In 2020 Mary performed at the first larger scale (300 capacity) socially-distanced music event in Berlin at Haus der Kulturen der Welt, opposite the German parliament.
Shortly after, she hosted a mental health support session for musicians, as part of an online event.

In 2021 she starred in Bela Brillowska's experimental short "A Woman in Bed With Radio", debuting some of her then unreleased new recordings.
She also contributed music to the animated short "Tako Tsubo" which premiered at Berlinale and continued to do the festival rounds.

She is the founder of the artist platform Underground Institute, and remains its creative director. The UI features artists Limpe Fuchs, Martin Rev of Suicide (band), M Lamar, Ya Tosiba among others. Its radio series "Underground Institute Picks" runs in collaboration with Dublab (LA), Jolt Radio (Miami), Soho Radio and Resonance FM (London), Reboot.fm (Berlin) and more.
UI Picks episodes have been curated by cult and underground artists including Paddy Steer, Lydia Lunch, members of Chicks on Speed, and Vanishing Twin, owner of the legendary Voodoo Rhythm Records, Reverend Beat-Man and many others.

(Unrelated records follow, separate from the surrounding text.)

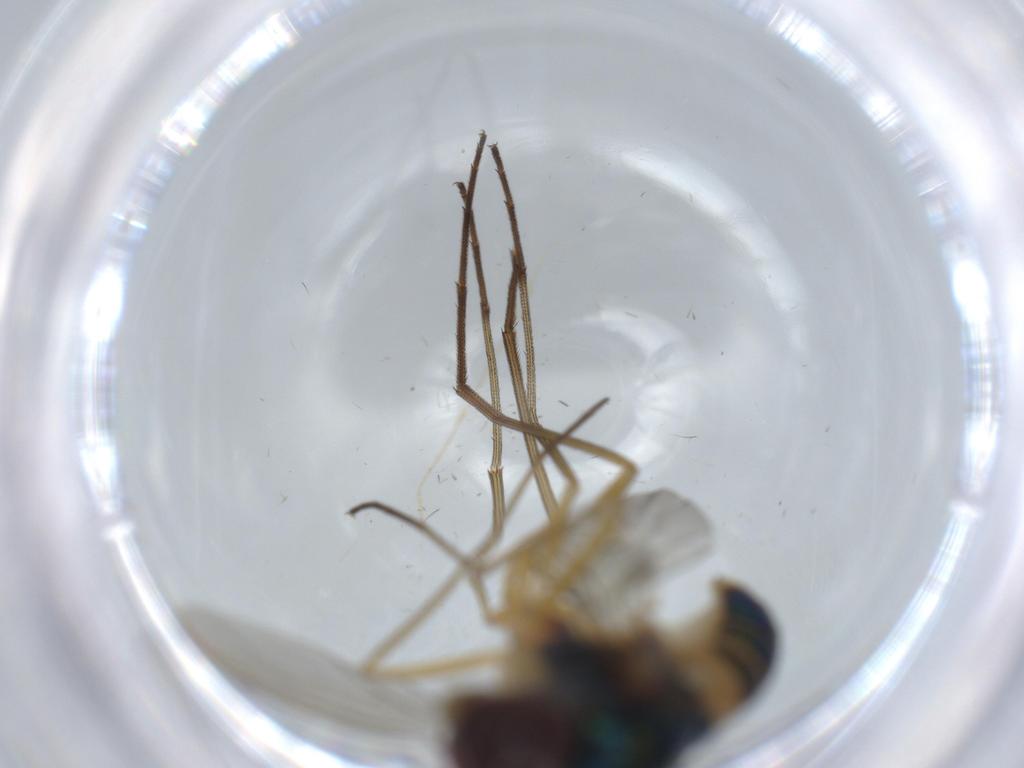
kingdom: Animalia
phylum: Arthropoda
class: Insecta
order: Diptera
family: Dolichopodidae
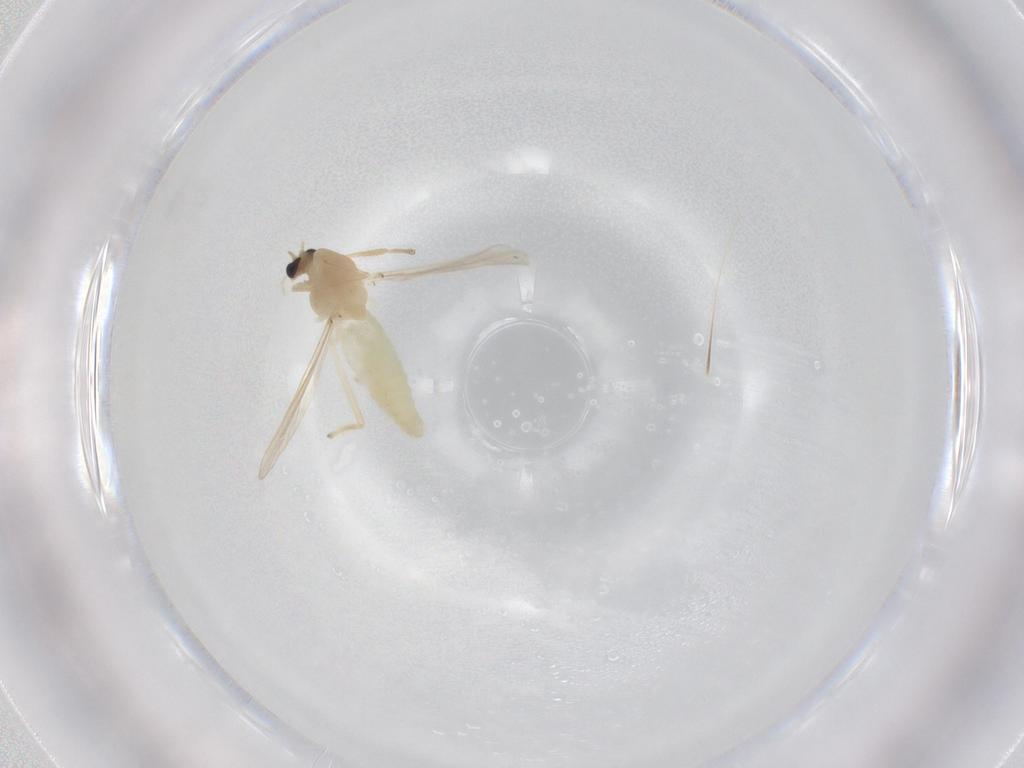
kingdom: Animalia
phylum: Arthropoda
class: Insecta
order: Diptera
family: Chironomidae
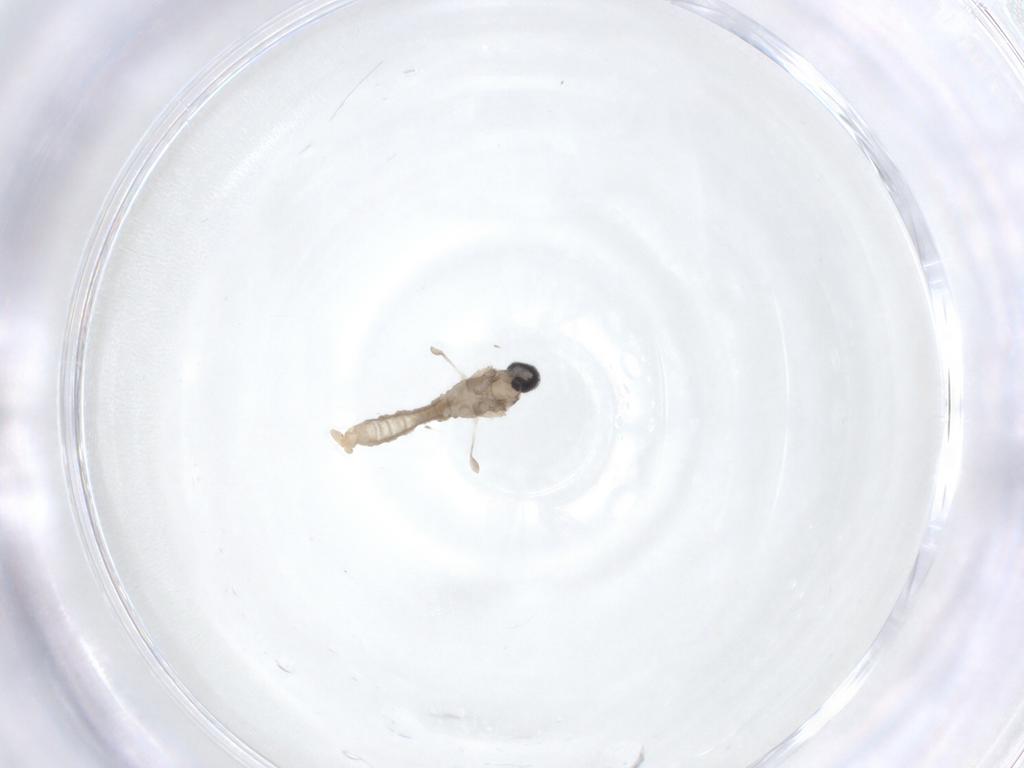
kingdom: Animalia
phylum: Arthropoda
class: Insecta
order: Diptera
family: Cecidomyiidae
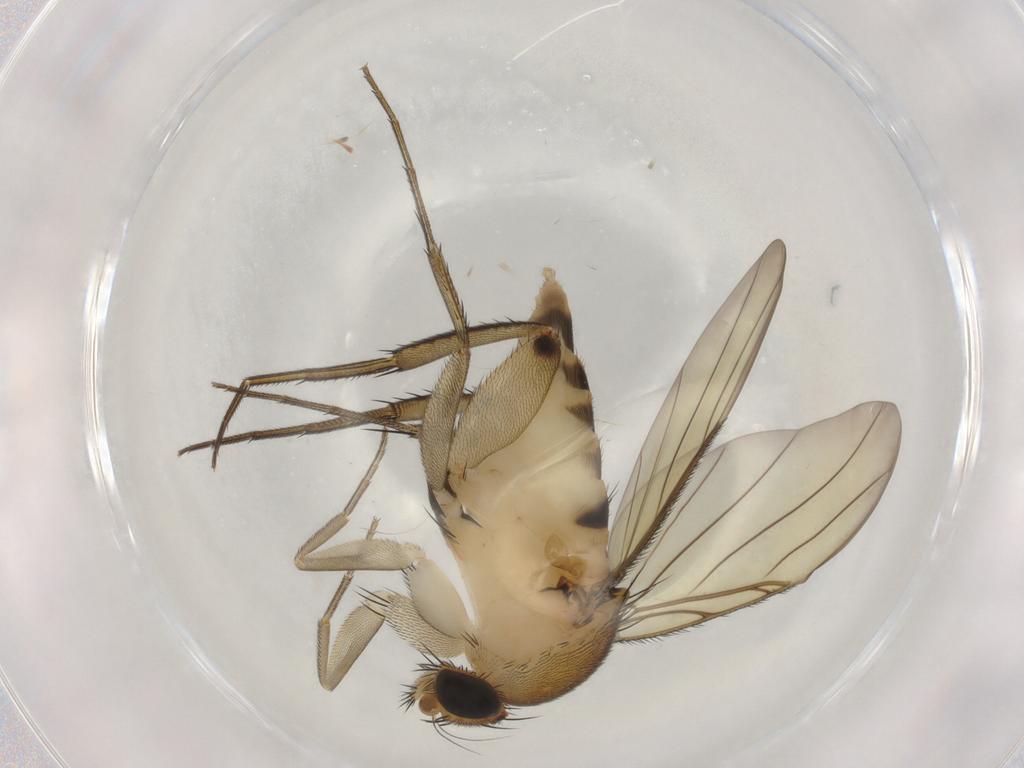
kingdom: Animalia
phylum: Arthropoda
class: Insecta
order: Diptera
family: Phoridae
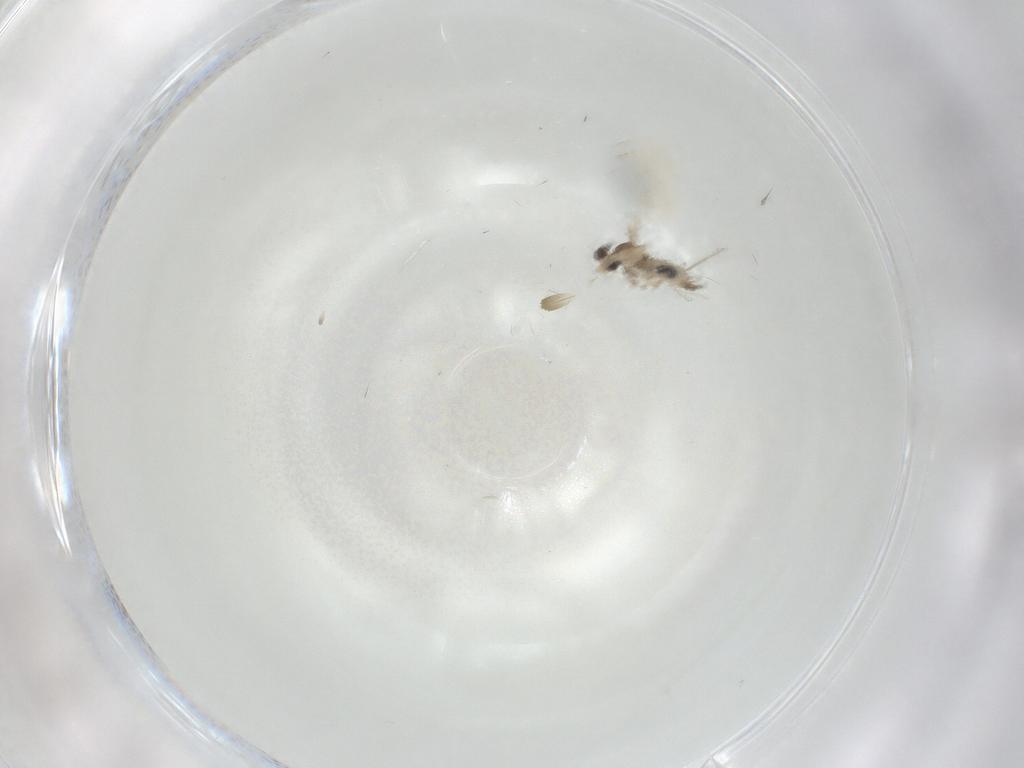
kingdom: Animalia
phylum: Arthropoda
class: Insecta
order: Diptera
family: Cecidomyiidae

2022: Ocher co-curated The Underground Institute Festival with Manu Louis. Featuring live performances, DJ sets, sound pieces, talks and workshops (with artists Limpe Fuchs, Lolina, Alexandra Cardenas, KMRU, Xiu Xiu, Martin Rev and others).
== Charity ==
Ocher took part in Voices – a series of German fundraiser events for Physicians for Human Rights in Gaza, GENESIS show for The Art of Elysium charity for a children's hospital in LA, to which she was invited by Karen O and Rain Phoenix, alongside SoKo, Moses Sumney, Ariel Pink, Moby and Cat Power.

Releases: "For Belarus" compilation, "Arms" Remixes EP (charity release for asylum seekers), "Power and Exclusion from Power" EP (charity release for humanitarian aid in Ukraine) and curation of UI compilation "Hope for Her Future" for Afghan Women's access to education (in collaboration with Afghan Women's Association, Hamburg).